• [Assignment]
Go through the records below from the first line and print each one exactly, stopping after the line that contains "Page size: 1241x1754.". Do not print pictures or anything past that line.

• [Exercise material]
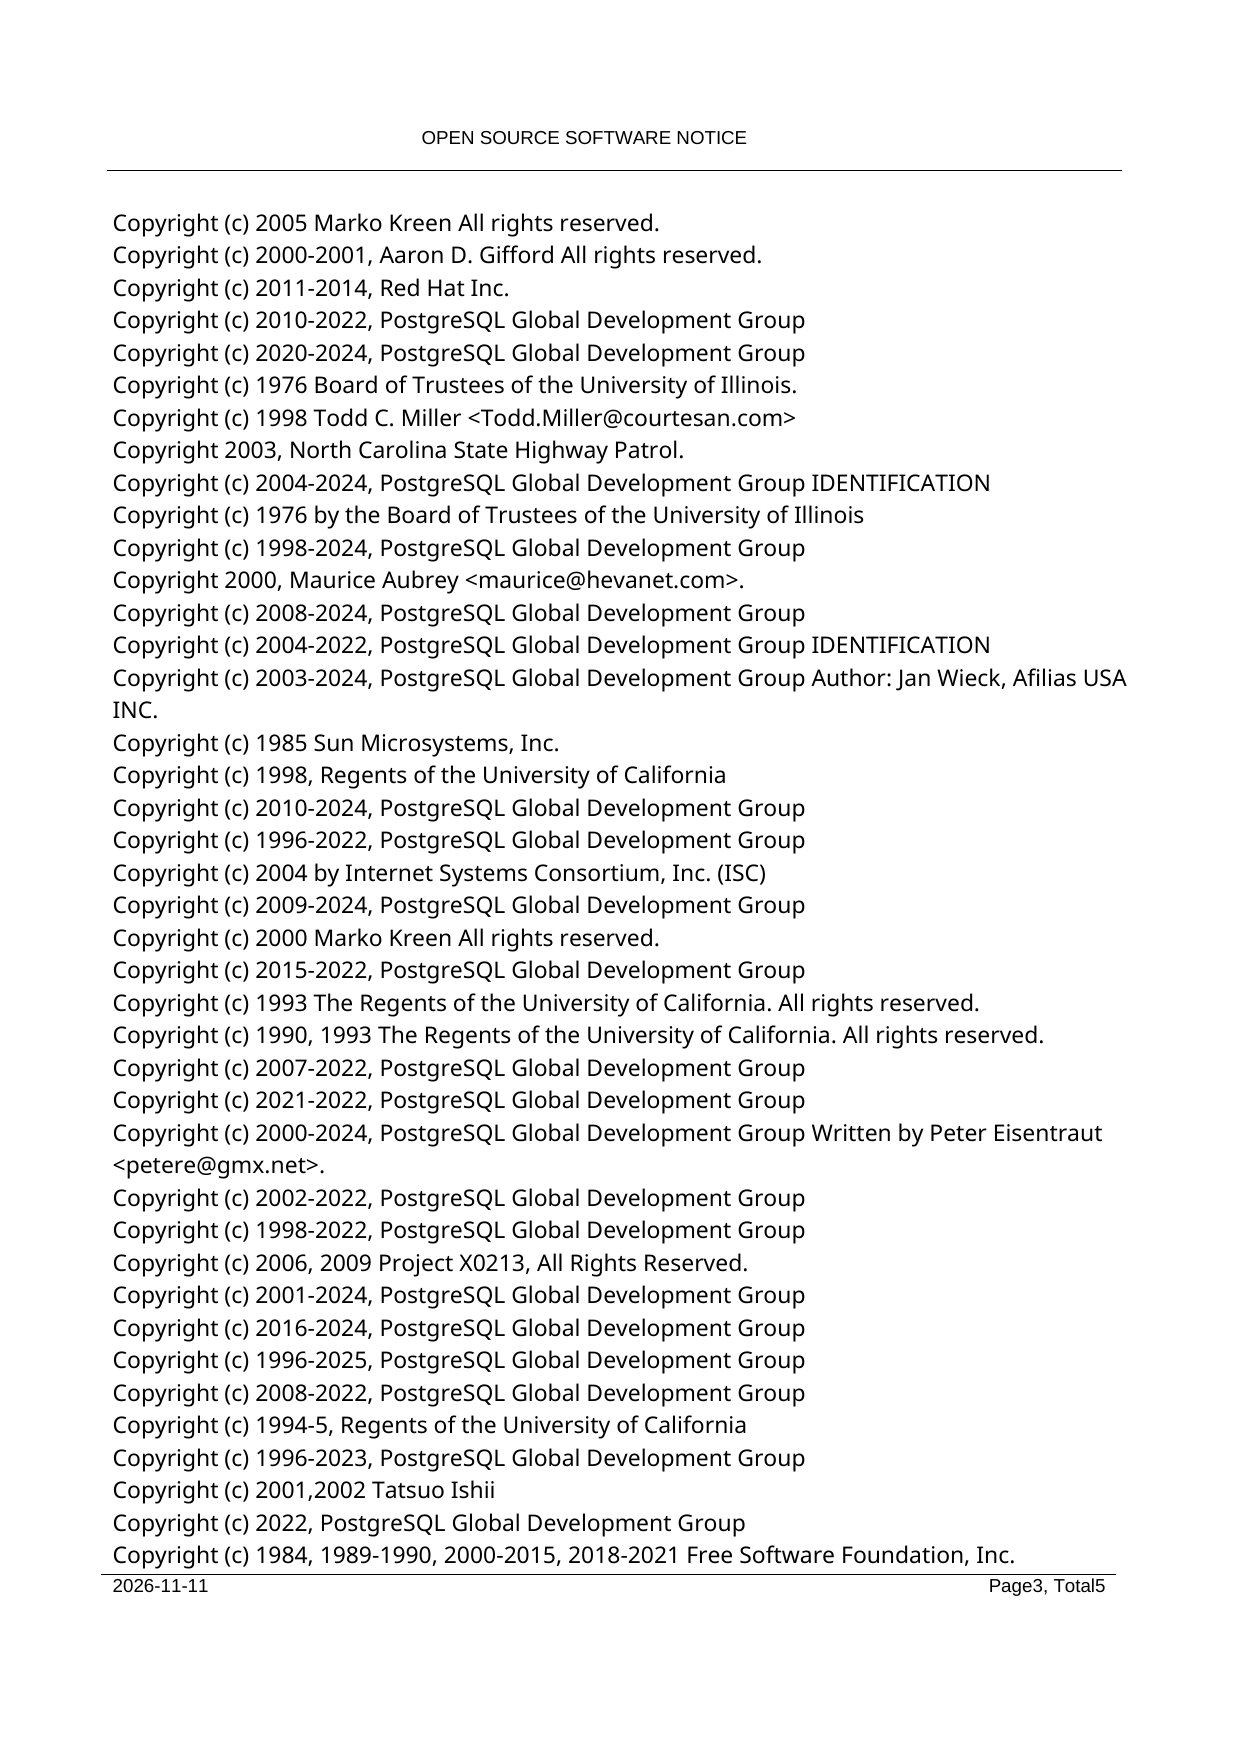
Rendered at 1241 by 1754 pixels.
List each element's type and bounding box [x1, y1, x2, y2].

text [112, 206, 1128, 1571]
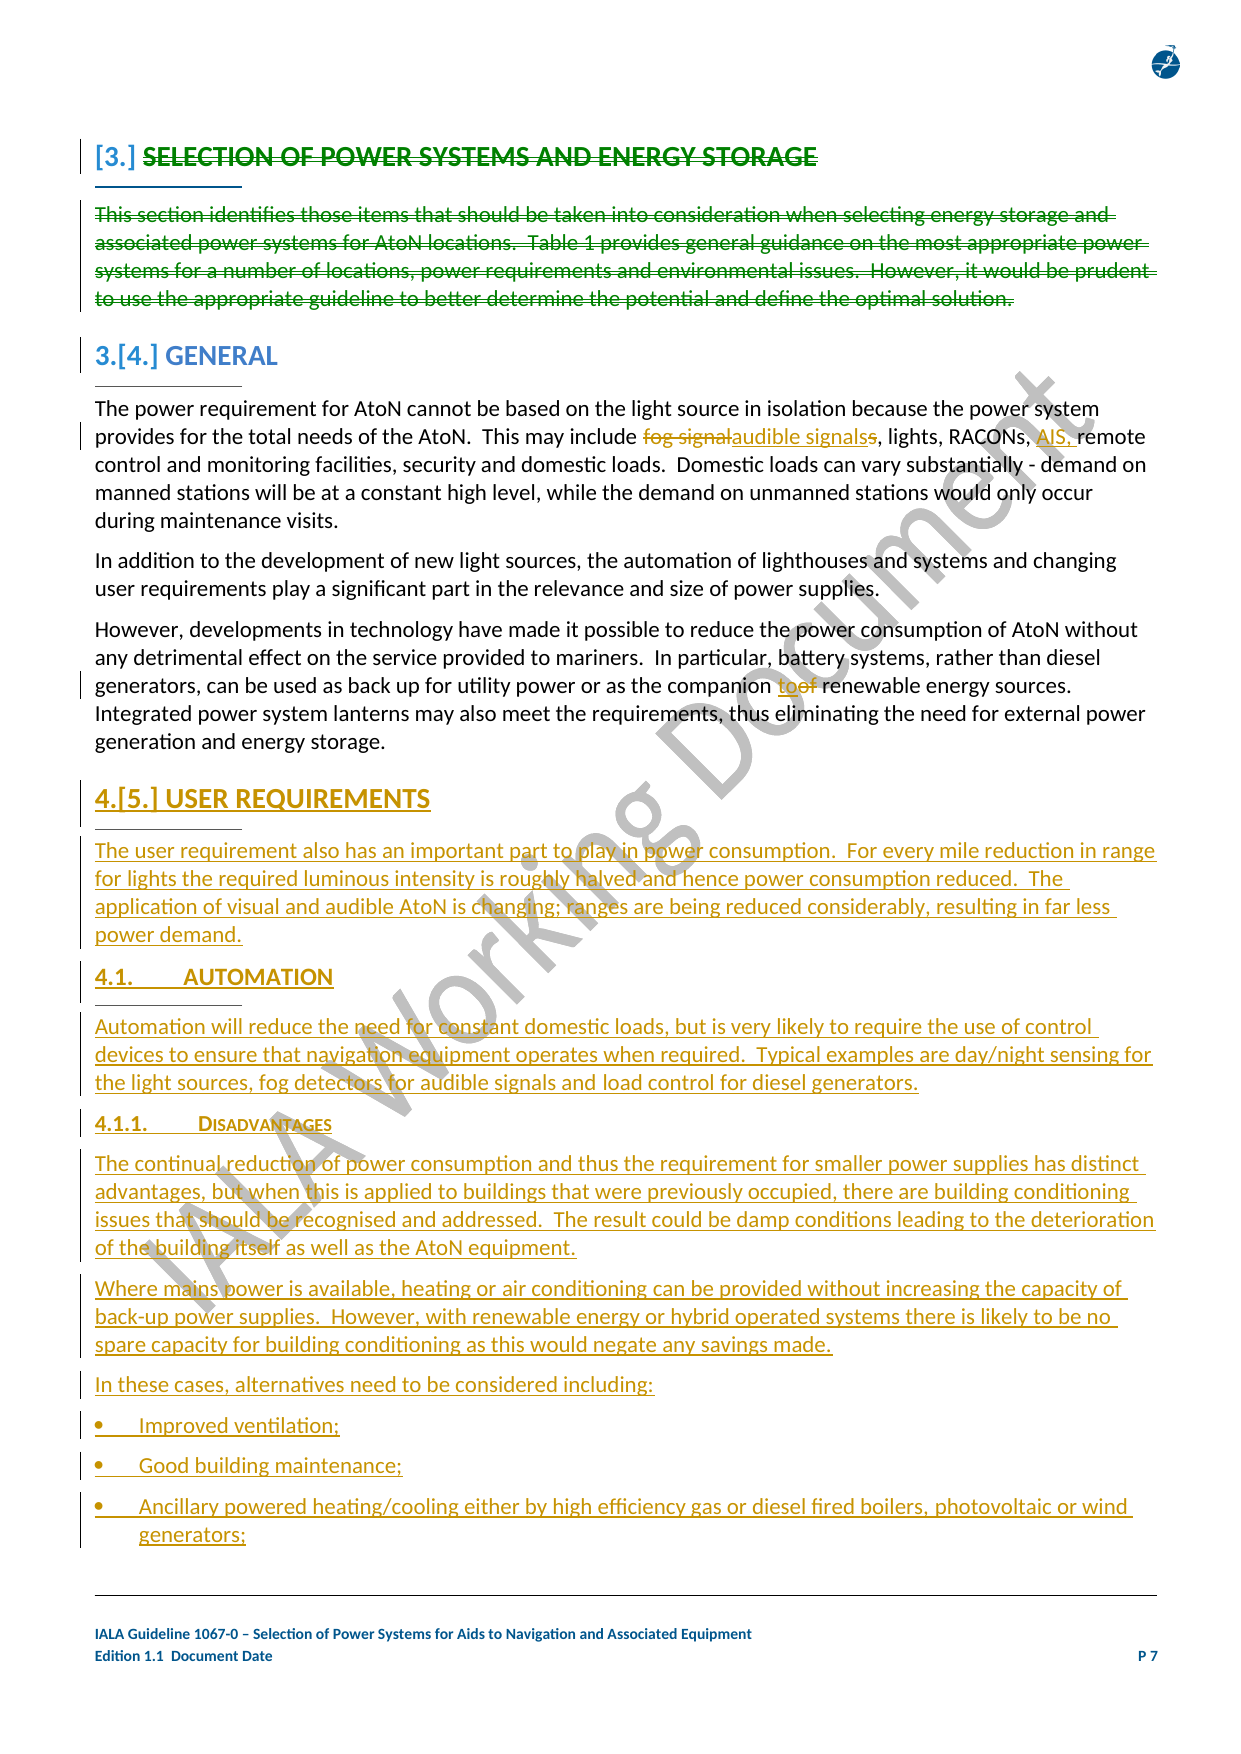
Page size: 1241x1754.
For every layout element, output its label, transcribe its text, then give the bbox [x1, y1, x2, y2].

text The power requirement for AtoN cannot be based on the light source in isolation because the power system provides for the total needs of the AtoN. This may include , lights, RACONs, remote control and monitoring facilities, security and domestic loads. Domestic loads can vary substantially - demand on manned stations will be at a constant high level, while the demand on unmanned stations would only occur during maintenance visits. [94, 394, 1157, 534]
subtitle General [94, 337, 1157, 373]
picture [1120, 0, 1239, 114]
text However, developments in technology have made it possible to reduce the power consumption of AtoN without any detrimental effect on the service provided to mariners. In particular, battery systems, rather than diesel generators, can be used as back up for utility power or as the companion renewable energy sources. Integrated power system lanterns may also meet the requirements, thus eliminating the need for external power generation and energy storage. [94, 615, 1157, 755]
text In addition to the development of new light sources, the automation of lighthouses and systems and changing user requirements play a significant part in the relevance and size of power supplies. [94, 546, 1157, 602]
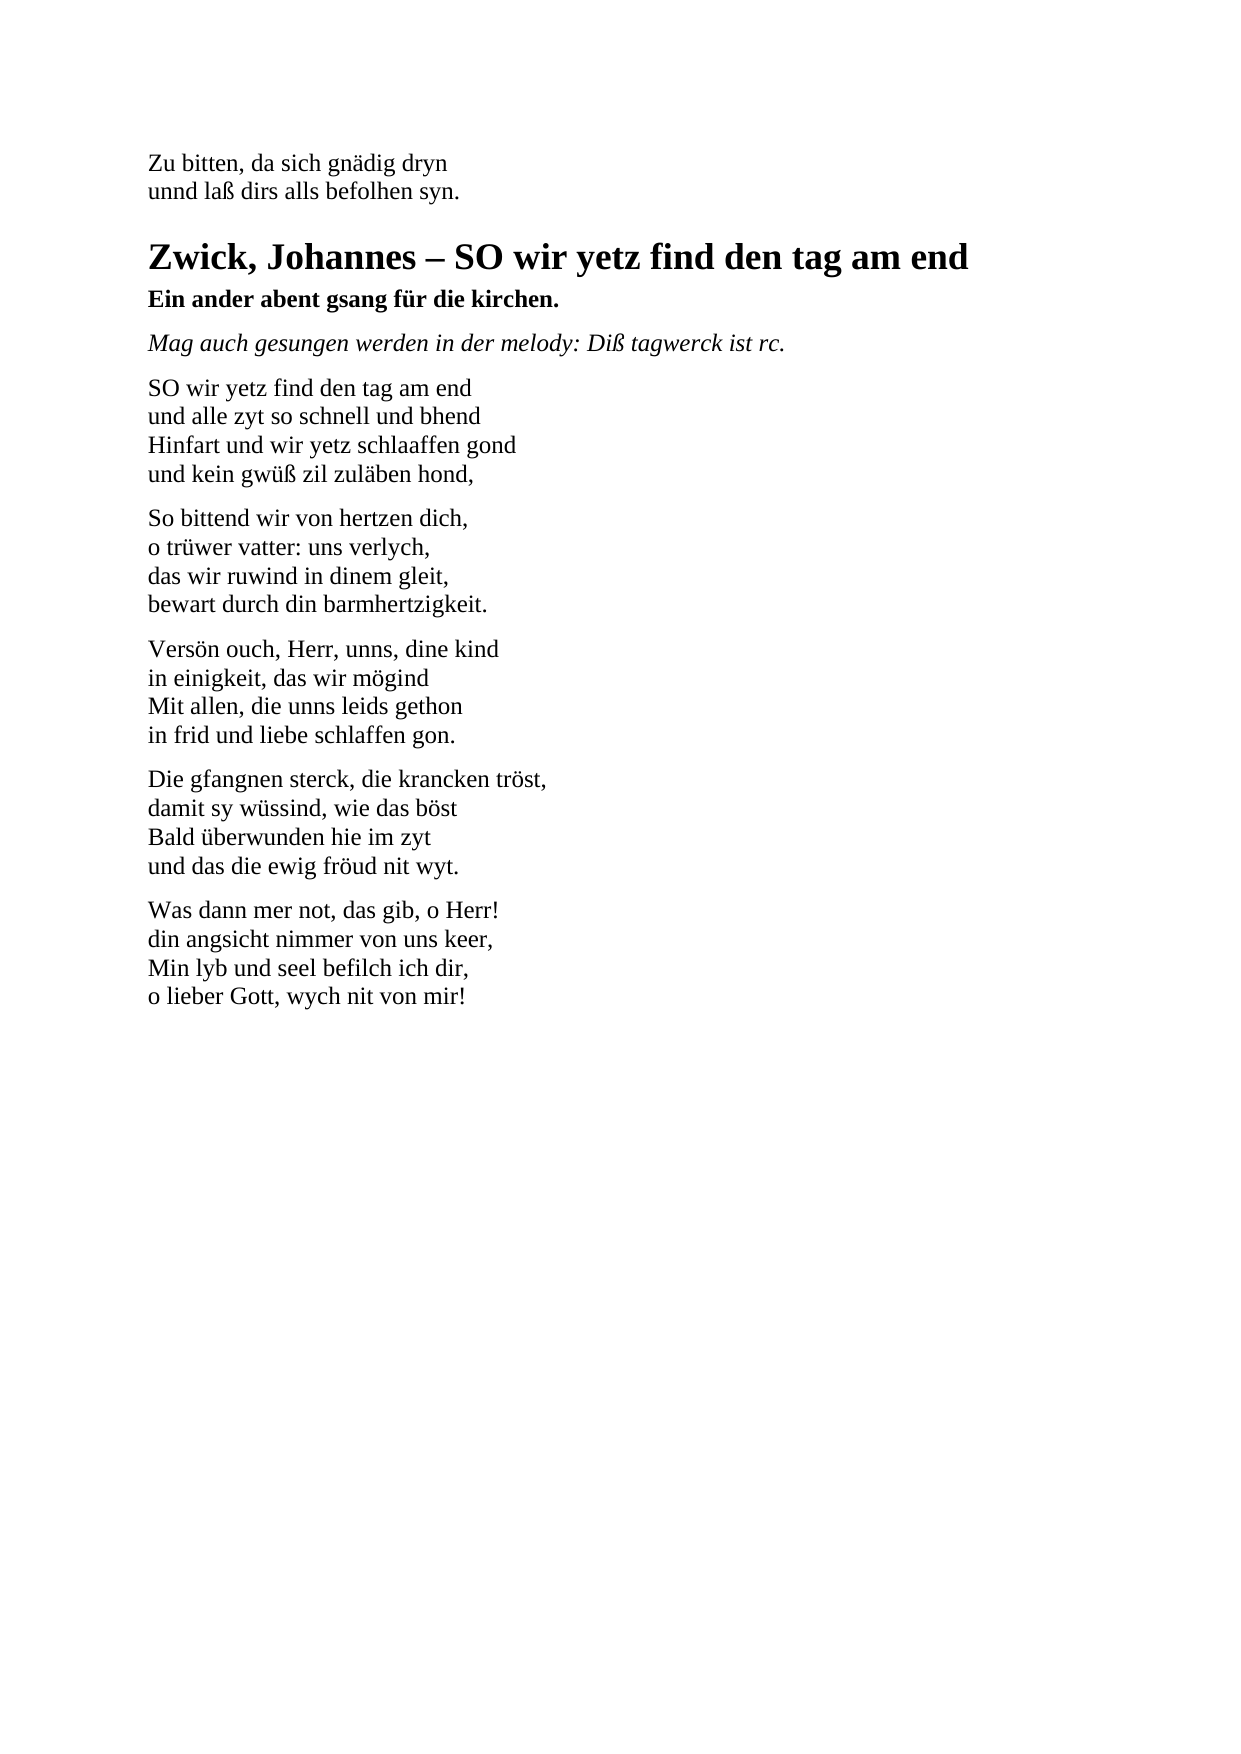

• [Exercise solution]
Rendered at 1241 by 1754 pixels.
List each element's type and bounding box [x1, y1, x2, y2].

text [112, 206, 1128, 1571]
Page size: 1241x1754.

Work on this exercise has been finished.